Court of Appeals of Idaho

October 22, 2013

STATE OF IDAHO, Plaintiff-Respondent,
v.
MARK RODRIGUEZ, a.k.a. MARK ANTHONY RODRIGUEZ, MARK ANTHENY RODRIGUEZ, Defendant-Appellant.

UNPUBLISHED OPINION

2013 Unpublished Opinion No. 720

Appeal from the District Court of the Third Judicial District, State of Idaho, Canyon County. Hon. Molly J. Huskey, District Judge.

Judgment of conviction and unified sentence of nine years, with a minimum period of confinement of four years, for felony driving under the influence, affirmed.

Sara B. Thomas, State Appellate Public Defender; Brian R. Dickson, Deputy Appellate Public Defender, Boise, for appellant.

Hon. Lawrence G. Wasden, Attorney General; Kenneth K. Jorgensen, Deputy Attorney General, Boise, for respondent.

Before LANSING, Judge; GRATTON, Judge; and MELANSON, Judge.

PER CURIAM

In this case we are asked to determine whether the district court abused its discretion in refusing to grant probation following a period of retained jurisdiction. We are also asked to review a sentence of a unified term of nine years, with a minimum period of confinement of four years, for felony driving under the influence (DUI). We affirm.

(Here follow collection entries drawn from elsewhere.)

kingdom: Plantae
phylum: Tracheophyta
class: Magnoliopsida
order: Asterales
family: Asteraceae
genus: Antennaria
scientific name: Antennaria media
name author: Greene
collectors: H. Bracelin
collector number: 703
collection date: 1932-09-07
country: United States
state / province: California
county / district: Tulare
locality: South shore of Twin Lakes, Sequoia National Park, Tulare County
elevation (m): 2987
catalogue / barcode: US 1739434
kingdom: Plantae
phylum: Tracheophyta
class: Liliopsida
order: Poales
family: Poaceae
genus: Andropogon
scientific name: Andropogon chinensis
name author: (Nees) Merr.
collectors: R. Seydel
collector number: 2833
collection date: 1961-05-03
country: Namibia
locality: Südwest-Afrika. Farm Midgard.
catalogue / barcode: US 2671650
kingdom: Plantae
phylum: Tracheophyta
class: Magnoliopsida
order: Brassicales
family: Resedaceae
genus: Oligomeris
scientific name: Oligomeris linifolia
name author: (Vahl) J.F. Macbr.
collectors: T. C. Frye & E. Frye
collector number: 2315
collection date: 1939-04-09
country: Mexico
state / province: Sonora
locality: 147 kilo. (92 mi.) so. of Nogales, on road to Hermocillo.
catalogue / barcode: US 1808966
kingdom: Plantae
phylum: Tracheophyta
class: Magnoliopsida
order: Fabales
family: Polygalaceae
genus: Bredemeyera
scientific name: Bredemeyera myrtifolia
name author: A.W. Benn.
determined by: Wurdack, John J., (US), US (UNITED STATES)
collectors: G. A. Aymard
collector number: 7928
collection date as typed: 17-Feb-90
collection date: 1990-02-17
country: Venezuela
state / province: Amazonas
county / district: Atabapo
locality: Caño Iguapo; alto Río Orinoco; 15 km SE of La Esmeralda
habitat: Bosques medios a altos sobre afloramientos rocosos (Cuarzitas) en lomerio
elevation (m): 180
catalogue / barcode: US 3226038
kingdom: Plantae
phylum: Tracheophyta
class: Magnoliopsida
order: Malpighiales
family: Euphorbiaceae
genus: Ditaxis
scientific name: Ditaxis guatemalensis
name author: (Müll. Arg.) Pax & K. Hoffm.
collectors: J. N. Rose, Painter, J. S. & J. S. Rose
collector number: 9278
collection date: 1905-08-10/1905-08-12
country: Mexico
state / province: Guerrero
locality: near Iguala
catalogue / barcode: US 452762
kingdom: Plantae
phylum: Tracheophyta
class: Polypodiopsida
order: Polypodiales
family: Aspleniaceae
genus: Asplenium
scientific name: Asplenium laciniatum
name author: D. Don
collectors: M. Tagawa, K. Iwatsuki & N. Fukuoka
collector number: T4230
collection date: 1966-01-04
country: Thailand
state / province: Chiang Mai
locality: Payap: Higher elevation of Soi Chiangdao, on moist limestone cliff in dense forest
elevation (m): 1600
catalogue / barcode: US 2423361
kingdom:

Mark Rodriguez, a.k.a. Mark Anthony Rodriguez and Mark Antheny Rodriguez, pled guilty to one count of felony DUI. I.C. §§ 18-8004 and 18-8005. In exchange for his guilty plea, two additional charges were dismissed. Following his plea, Rodriguez was sentenced to a unified term of nine years, with a minimum period of confinement of four years. The district court retained jurisdiction, and Rodriguez was sent to participate in the rider program.

After Rodriguez completed his rider evaluation, the district court relinquished jurisdiction. Rodriguez appeals, claiming that the district court erred by refusing to grant probation in light of the recommendation of the rider program staff. He also argues that his sentence is excessive and constitutes an abuse of discretion and that the district court should have sua sponte reduced the sentence upon relinquishment of jurisdiction.

We note that the decision to place a defendant on probation or whether, instead, to relinquish jurisdiction over the defendant is a matter within the sound discretion of the district court and will not be overturned on appeal absent an abuse of that discretion. State v. Hood, 102 Idaho 711, 712, 639 P.2d 9, 10 (1981); State v. Lee, 117 Idaho 203, 205-06, 786 P.2d 594, 596-97 (Ct. App. 1990). The record in this case shows that the district court properly considered the information before it and determined that probation was not appropriate. We hold that Rodriguez has failed to show that the district court abused its discretion in relinquishing jurisdiction.

Rodriguez also contends that the district court abused its discretion by not reducing his sentence, sua sponte, pursuant to I.C.R. 35 when it relinquished jurisdiction. Pursuant to Rule 35, a court may reduce a sentence within 120 days after the court releases retained jurisdiction. A court's decision not to reduce a sentence is reviewed for an abuse of discretion. In conducting our review, we consider the entire record and apply the same reasonableness of the original sentence. State v. Forde, 113 Idaho 21, 22, 740 P.2d 63, 64 (Ct. App. 1987); State v. Lopez, 106 Idaho 447, 449-51, 680 P.2d 869, 871-73 (Ct. App. 1984). Our appellate standard of review and the factors to be considered when evaluating the reasonableness of a sentence are well-established. State v. Burdett, 134 Idaho 271, 1 P.3d 299 (Ct. App. 2000); State v. Sanchez, 115 Idaho 776, 769 P.2d 1148 (Ct. App. 1989); State v. Reinke, 103 Idaho 771, 653 P.2d 1183 (Ct. App. 1982); State v. Toohill, 103 Idaho 565, 650 P.2d 707 (Ct. App. 1982). Applying those standards, Rodriguez has failed to show an abuse of discretion.

The order of the district court relinquishing jurisdiction and Rodriguez's sentence are affirmed.